Driving up efficiency, driving down costs
In response to the new pervasive low-cost environment, producers are clearly pushing for the greater integration of automation technology into both upstream and midstream applications in a bid to push the threshold for profitability to attainable levels. For years, automation has provided a sustainable way to lower lifting costs. But when oil prices are high, producers tend to only worry about pumping as much and as fast as possible, so not everyone felt the need to integrate technology into their processes. But when oil prices linger at historically low levels, those cost savings might be the difference between pumping profitably and losing money on every barrel—or between surviving and going out of business.And while in the historical context of the industry, the low-voltage VFD is a relatively modern invention, the drive’s value to both process improvement and cost reduction is increasingly critical.
One of the most significant benefits that VFDs bring to the oil field is the reduction of energy costs required to run each pump. By reducing kWh usage, eliminating power factor penalties and helping producers avoid peak-demand charges, VFDs can save between 10% and 35% on energy costs per pump. That alone is compelling for most producers.
The benefits of automation go beyond energy savings, however. The VFD does more than monitor pump and well conditions; it automates the mechanical response to those changing conditions.
Obviously, the oil field is hard on mechanical equipment. The heat, cold and dust all take a toll as well as the incredible stresses at play in the typical pumping system. At any given time, thousands of things can go wrong, from overheated bearings to shaft alignment to slowing flow rates. Drive automation recognizes these issues and can initiate either automated or human responses before a small issue becomes the kind of larger problem that shuts down production.

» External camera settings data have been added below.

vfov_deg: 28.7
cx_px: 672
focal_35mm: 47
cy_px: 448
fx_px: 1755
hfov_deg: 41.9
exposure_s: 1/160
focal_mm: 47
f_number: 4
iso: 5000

So, for instance, if a rod pump hits pump off, the VFD can slow the motor, slowing the pump, rather than shutting it down completely, allowing the reservoir to refill before returning to normal production speed. The producer maintains production and also eliminates the significant costs of shutting down and restarting the pump. By slowing and not stopping, sand is maintained in the fluid column, reducing pump damage. VFDs also eliminate the mechanical stresses that inevitably lead to expensive workovers. By slowing the pump production rate to match the reservoir inflow rate, system stresses go down and equipment life expectancy goes up. So assets run longer, they last longer and they require less unscheduled maintenance.
The next generation of drives, currently under development, will amplify all of that by incorporating a number of new innovations. Historically, pumps run on either gas engines or electric motors.

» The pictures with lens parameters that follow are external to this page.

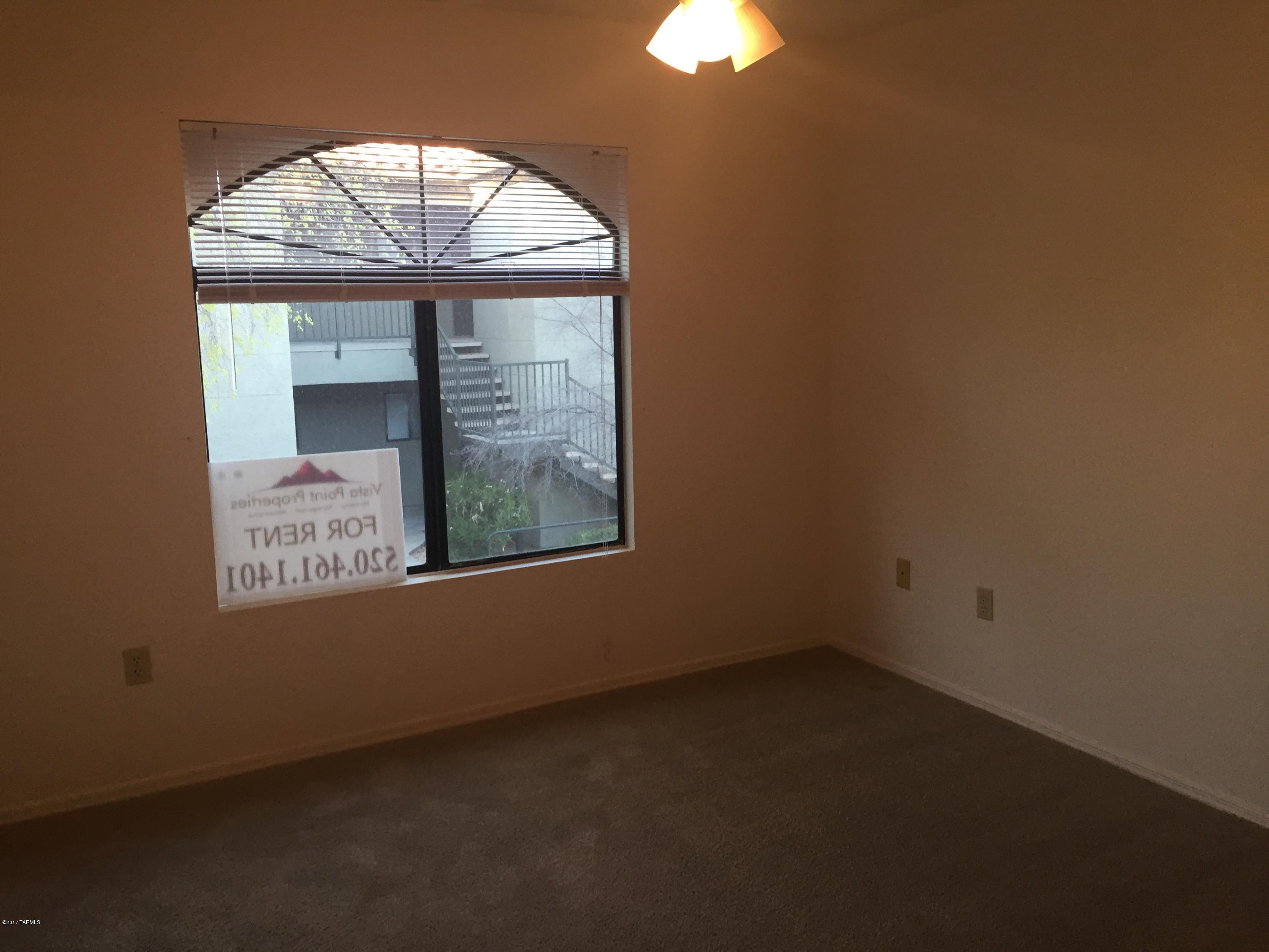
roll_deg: +3.3
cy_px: 476
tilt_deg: -9.4
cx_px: 634
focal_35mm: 29
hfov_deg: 61.7
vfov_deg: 48.2
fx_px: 1063
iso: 40
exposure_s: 1/30
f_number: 2.2
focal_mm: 4.15
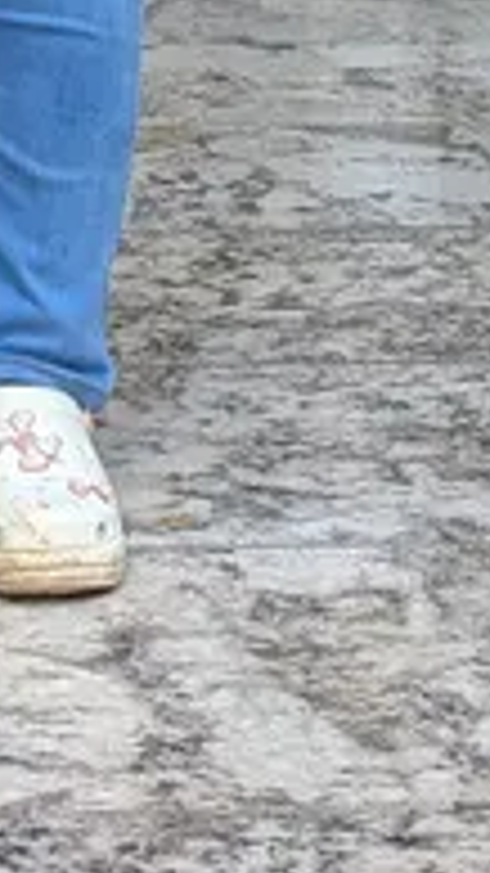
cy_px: -706
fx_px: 3121
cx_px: -315
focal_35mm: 135
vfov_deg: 14.1
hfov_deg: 8.7
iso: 27
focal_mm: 4.53
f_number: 1.7
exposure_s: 1/443
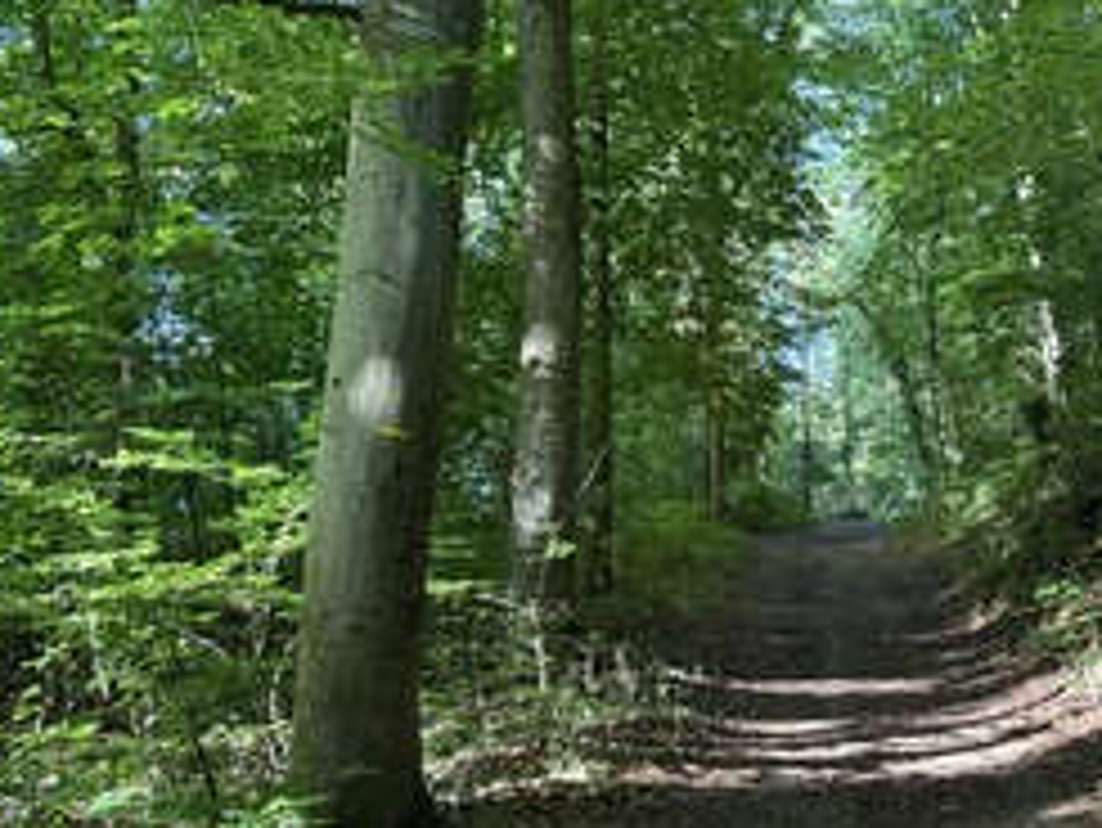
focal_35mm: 49
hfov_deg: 38.1
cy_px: 574
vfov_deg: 29.4
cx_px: 805
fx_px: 1561
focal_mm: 6.76
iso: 200
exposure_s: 1/89
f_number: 1.78
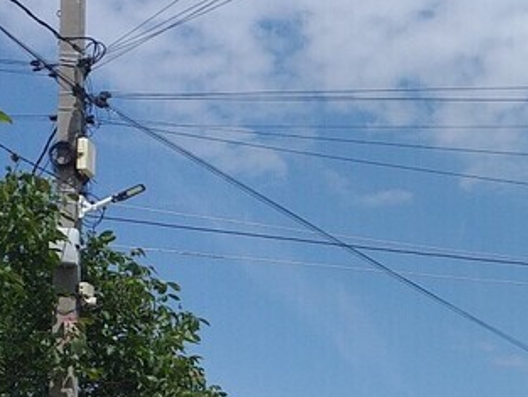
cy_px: 547
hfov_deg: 21.7
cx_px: 649
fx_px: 1266
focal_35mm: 83
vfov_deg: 16.6
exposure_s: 1/2580
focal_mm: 3.6
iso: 40
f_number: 1.9
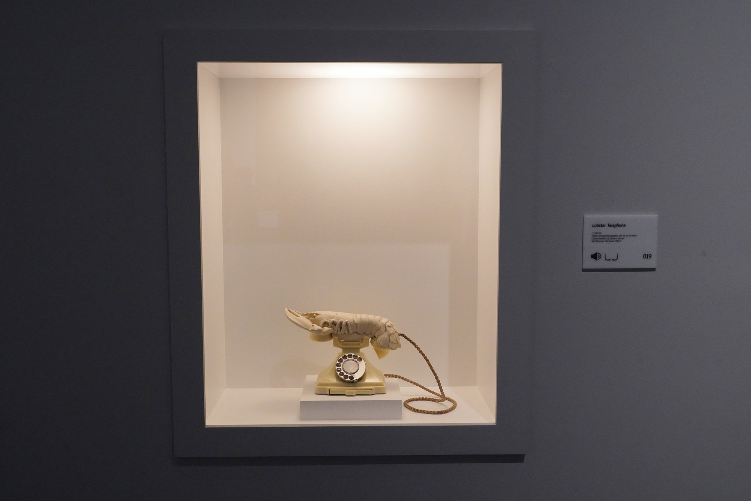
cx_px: 376
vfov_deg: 34.2
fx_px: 814
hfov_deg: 49.5
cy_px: 250
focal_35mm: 39
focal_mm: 39
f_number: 11
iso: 8000
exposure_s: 1/100
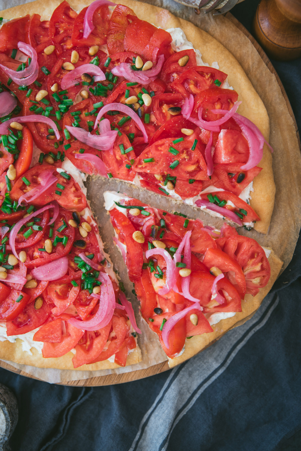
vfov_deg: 41.1
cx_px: 150
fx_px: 601
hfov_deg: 28.1
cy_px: 226
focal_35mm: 48
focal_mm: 48
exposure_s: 1/20
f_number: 3.5
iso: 100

Innovations under development, though, will allow producers to incorporate both fuel types in a hybrid solution, allowing them to alternate in real time between fuel types to take advantage of the most cost-efficient source. In many applications, these hybrid drive technologies go beyond saving energy. They also reduce CO2 and other emissions as well as noise and vibration, an important benefit to companies pushing toward carbon-neutral goals.
Next-generation drives will integrate more sensors into the process to provide more production data and more insights into the performance of each pump and each well. These data will be critical elements as more companies push predictive maintenance and other automation initiatives throughout their processes, making the drive the hub at the pump level.
Another innovation under development is the electrification of the drive turning the drive into a power source, storing power and running off of a battery during times of peak electrical charges or source anomalies. These innovations will increase production by decreasing the idle time of the pump.
These data will inform better production decisions, allowing more nuanced automated responses to changing conditions. The next generation of drives won’t just do what they are told in given circumstances; they will identify and “call for action” whenever an issue with the motor arises. So if a bearing or rotor is failing, the drive will identify the issue and either take action automatically or notify the pumper of the problem and the specific actions that they need to take.
Equally important, the enhanced data the drives will collect will inform better business decisions, helping producers make more profitable decisions on new investments and asset allocation.
It will change the way pumpers work. Because they have insights into the performance of each well, pumpers will increasingly schedule site visits to problem wells or to their most profitable fields. Their work becomes proactive; they move from an expense to part of the solution that keeps production running. Instead of being measured in wells managed, they can be measured in extra barrels produced. And then, by eliminating all of those thousands of unnecessary miles on the road, there is the ancillary benefit of helping the business run cleaner.
It is a reality in this business that people come and go. And with them, too often, goes a significant chunk of a company’s institutional knowledge, specifically knowledge about the performance of individual wells and entire fields. A drive with information being brought up to SCADA provides a historical record of every event related to every well. That record can be invaluable when making long-term plans and especially as technology pushes toward predictive failure initiatives.
The technology exists today to help producers do more for less. Innovations in oilfield automation will continue to drive down the viable profitability point, helping producers not just survive the new reality but thrive as well.